** Opening DATA RECORDS block **
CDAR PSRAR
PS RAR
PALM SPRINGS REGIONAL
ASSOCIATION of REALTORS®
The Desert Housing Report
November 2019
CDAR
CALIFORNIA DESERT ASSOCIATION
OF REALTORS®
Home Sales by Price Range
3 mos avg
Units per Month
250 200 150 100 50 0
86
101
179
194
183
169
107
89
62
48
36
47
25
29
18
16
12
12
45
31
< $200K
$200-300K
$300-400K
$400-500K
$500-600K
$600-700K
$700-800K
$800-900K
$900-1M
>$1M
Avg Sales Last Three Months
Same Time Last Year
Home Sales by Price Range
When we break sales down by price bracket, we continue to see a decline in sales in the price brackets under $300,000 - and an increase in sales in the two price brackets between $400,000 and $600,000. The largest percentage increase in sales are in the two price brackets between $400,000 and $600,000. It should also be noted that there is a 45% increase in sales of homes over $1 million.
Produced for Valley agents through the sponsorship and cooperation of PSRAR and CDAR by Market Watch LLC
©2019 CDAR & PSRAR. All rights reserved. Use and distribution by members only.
** Closing DATA RECORDS block **
→ **TASK ITEM**
In the records above, find each line that mentions the word "PSRAR", and copy it.

→ **PROBLEM SOLUTION**
CDAR PSRAR
Produced for Valley agents through the sponsorship and cooperation of PSRAR and CDAR by Market Watch LLC
©2019 CDAR & PSRAR. All rights reserved. Use and distribution by members only.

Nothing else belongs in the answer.